First drive: VW Beetle Dune Cabriolet

By topgear, 22 August 2016

What is that?

The VW Beetle Dune Cabriolet. A gold-on-gold Beetle Cabriolet that was initially a concept at the 2014 Detroit motor show, but is now available in the UK as an actual car to tempt people with a sliver of California dreaming, even if they live in Solihull.

Umm, brave colour scheme.

You're not wrong there. Gold cars are daring no matter the weather. Though in the perfect light conditions of the marketing pictures above, it looks somewhat agreeable.

But in the UK, on a drab August afternoon, the Sandstorm Yellow metallic paint doesn't quite match the zing of the ever-gold alloys. Rather, the paint has a browny gold hue not unlike the cough medicine you seemed to get as a child.

And if you thought you could get away from it on the inside, you're wrong. The Midas Touch has been applied everywhere: on the dial surrounds, the cladding of the dashboard, the door cards and piped into the seat surrounds ' you really can't escape it.

Luckily, four less gaudy colours are available.

OK, enough about the colour, what's the deal with it?

It's a jacked-up (10mm) slightly more off-roady VW Beetle that's meant to channel the spirit of the original Beetle 'Baja Bug' conversions that tottled across the dusty wastelands of the Baja peninsula back in the Seventies.

In reality, it's a kind of spiritual successor to the incredibly ahead of its time (yet completely forgotten) VW Polo Dune.

With chunkier wheel arches and a 7mm wider track, it looks slightly more ready for the rough stuff. But where the old Bugs used to be rear-wheel drive, with air-cooled motors slung over the back, this one has its engine up front with power going to the front wheels ' so don't count on conquering any dunes anytime soon.

Other visual cues for the Dune are those spangly 18-inch alloys, Dune decals, rugged bumpers, thicker side skirts and a new rear spoiler.

What engine has it got?

You have a choice of two: a 104hp 1.2-litre turbocharged petrol, or a 148hp 2.0-litre turbocharged diesel. Both are available with either a 6spd manual or an optional 7spd DSG auto. We tried the diddy petrol engine with a dual-clutch 'box.

What was it like?

Luckily England tried its very best Californian impression while we tested the car, so the roof was off straight away.
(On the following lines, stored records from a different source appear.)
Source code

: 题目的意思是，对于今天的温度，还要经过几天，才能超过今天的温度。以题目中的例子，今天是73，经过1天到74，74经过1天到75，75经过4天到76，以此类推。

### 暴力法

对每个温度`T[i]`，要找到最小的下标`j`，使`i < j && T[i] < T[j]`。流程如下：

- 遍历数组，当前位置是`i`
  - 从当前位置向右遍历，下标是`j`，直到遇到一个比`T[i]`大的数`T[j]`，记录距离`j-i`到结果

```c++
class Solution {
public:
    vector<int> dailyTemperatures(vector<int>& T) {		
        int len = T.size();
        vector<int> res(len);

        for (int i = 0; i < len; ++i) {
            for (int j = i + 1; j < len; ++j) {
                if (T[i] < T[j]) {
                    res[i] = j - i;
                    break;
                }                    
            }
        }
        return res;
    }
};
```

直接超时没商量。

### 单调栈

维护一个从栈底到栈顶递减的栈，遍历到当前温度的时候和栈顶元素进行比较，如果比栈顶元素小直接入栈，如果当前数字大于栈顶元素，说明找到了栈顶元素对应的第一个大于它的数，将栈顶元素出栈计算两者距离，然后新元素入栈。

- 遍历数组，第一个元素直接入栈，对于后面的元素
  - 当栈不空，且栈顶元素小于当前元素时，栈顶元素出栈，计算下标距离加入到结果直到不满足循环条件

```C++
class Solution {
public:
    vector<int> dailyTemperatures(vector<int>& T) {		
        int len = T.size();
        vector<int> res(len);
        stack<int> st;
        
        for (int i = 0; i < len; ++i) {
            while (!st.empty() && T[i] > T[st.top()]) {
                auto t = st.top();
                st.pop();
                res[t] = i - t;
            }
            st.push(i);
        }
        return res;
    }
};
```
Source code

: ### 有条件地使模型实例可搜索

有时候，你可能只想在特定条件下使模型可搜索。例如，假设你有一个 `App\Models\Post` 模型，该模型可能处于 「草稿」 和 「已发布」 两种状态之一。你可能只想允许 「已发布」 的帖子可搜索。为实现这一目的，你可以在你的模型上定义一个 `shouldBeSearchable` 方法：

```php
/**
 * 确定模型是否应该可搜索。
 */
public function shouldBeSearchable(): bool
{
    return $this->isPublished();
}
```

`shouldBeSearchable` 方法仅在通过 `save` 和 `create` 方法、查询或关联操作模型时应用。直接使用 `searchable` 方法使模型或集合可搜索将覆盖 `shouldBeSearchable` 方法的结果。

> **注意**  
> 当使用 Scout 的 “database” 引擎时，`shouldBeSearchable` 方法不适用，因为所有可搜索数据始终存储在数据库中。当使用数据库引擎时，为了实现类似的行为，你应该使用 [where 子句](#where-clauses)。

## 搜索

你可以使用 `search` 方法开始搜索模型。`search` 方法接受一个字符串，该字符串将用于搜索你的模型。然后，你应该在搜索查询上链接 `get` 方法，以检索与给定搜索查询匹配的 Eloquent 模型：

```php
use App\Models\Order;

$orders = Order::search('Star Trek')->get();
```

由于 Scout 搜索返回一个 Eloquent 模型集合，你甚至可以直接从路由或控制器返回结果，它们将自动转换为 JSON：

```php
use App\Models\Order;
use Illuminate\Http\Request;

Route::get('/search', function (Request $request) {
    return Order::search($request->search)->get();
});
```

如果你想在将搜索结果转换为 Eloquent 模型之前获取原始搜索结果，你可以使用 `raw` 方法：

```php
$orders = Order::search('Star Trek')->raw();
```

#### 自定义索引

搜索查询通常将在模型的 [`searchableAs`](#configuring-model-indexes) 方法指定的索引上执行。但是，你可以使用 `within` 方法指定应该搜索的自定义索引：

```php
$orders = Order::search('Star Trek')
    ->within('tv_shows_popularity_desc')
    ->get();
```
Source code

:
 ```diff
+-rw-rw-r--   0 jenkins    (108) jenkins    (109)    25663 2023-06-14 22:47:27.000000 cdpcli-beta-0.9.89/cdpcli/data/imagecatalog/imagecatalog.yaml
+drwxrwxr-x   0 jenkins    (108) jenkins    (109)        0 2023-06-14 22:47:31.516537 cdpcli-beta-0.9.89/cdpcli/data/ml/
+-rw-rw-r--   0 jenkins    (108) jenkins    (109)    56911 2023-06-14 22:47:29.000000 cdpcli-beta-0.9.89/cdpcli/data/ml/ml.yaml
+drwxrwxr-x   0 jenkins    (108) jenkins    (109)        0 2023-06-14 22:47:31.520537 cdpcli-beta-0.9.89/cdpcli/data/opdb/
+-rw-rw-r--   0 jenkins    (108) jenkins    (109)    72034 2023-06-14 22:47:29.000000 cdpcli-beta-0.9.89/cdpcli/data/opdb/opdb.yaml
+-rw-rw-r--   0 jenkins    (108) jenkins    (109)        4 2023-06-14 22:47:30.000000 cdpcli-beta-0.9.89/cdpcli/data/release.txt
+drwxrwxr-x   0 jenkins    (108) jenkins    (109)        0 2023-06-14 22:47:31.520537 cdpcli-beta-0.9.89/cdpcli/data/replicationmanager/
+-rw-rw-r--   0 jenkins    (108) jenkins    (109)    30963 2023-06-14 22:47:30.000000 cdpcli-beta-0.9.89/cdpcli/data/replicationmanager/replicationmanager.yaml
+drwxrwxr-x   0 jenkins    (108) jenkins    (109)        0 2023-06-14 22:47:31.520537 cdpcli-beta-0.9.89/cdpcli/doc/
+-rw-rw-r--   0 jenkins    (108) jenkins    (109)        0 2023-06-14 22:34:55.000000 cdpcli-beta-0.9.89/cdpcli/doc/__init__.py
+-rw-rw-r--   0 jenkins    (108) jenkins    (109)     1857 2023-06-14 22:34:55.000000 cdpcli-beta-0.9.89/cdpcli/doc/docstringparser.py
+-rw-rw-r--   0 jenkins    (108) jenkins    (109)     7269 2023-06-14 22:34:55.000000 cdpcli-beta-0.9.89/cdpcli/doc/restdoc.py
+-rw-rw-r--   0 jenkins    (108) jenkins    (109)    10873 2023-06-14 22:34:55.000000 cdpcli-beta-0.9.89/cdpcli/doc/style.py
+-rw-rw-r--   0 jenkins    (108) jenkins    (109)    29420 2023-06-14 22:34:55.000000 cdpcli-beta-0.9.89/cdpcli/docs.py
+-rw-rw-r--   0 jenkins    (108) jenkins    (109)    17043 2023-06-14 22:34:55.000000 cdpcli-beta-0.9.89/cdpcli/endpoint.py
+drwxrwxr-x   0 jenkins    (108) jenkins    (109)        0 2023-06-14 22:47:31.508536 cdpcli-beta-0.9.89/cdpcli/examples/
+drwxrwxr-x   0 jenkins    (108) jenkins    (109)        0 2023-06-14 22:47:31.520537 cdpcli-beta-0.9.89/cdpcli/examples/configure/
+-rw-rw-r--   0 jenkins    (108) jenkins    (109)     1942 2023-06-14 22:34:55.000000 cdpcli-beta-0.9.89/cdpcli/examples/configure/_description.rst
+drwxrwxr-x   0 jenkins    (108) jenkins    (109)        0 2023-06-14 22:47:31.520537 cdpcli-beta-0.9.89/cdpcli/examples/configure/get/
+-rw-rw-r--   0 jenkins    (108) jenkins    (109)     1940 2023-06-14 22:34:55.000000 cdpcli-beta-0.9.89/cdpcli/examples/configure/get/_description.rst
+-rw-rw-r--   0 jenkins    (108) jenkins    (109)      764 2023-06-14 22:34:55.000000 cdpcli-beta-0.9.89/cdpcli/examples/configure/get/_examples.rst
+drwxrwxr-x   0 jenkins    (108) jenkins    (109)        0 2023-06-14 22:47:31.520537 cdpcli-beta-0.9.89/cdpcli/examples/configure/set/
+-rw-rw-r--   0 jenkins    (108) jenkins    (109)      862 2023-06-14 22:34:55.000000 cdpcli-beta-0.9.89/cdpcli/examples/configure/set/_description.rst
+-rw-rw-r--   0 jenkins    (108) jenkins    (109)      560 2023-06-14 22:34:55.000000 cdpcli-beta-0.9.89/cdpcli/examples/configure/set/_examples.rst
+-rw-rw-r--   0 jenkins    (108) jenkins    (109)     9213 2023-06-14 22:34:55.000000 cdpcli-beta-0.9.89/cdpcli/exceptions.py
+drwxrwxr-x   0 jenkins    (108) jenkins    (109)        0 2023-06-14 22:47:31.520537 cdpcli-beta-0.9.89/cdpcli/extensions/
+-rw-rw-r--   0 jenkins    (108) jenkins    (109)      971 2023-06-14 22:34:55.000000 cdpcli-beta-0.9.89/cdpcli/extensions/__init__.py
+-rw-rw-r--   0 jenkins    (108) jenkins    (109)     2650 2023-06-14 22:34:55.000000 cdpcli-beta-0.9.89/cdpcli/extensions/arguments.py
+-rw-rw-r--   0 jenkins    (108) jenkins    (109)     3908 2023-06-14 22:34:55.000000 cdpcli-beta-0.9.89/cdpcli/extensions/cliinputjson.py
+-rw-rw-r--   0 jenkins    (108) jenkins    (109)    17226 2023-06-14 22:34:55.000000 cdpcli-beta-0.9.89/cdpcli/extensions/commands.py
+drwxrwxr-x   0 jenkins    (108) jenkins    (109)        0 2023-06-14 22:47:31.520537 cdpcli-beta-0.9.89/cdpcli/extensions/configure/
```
The interior is still part new-VW, part-retro with enough space for four people, although the three dials atop the dash (turbo pressure, stopwatch, oil temperature) feel a bit of an odd fit. You sit slightly high and a bit uncomfortably with doors that come up to your shoulder line – so, in this colour, you feel like you're sat in a Victorian copper bath.

Fortunately, it handles rather better than a bath. The steering is incredibly light but doesn't offer a whole lot of communication through the thin rim. And despite having multi-link rear suspension, the ride soon gets unsettled quite easily over broken streets. But it cruises well.

However, with a tiny 1.2 TSI engine, the engine feels wheezy and the car heavy. If you mash the throttle from a standstill, once you've got over the turbo lag it winds out and with the auto gearbox doing its thing you'll see off the 0-100km/h sprint in 12.1secs.

The roof folds down quicker than that, in 9.5secs and pops back up in 11. Roof up, the three-layer fabric insulates well too but there is notable tyre roar from those bigger wheels.

Although the folding roof operation is seamless and very quick, the way it ruffles onto the back deck really is a bit pastiche now.

Yes, it harks back to the original Bug, but back in the Forties people had more important things to do than engineer things properly.

We now have the skills to stealthily hide the roof away – which would improve rear visibility and tidy up the scruffy lines of the rear of the car when the roof is down.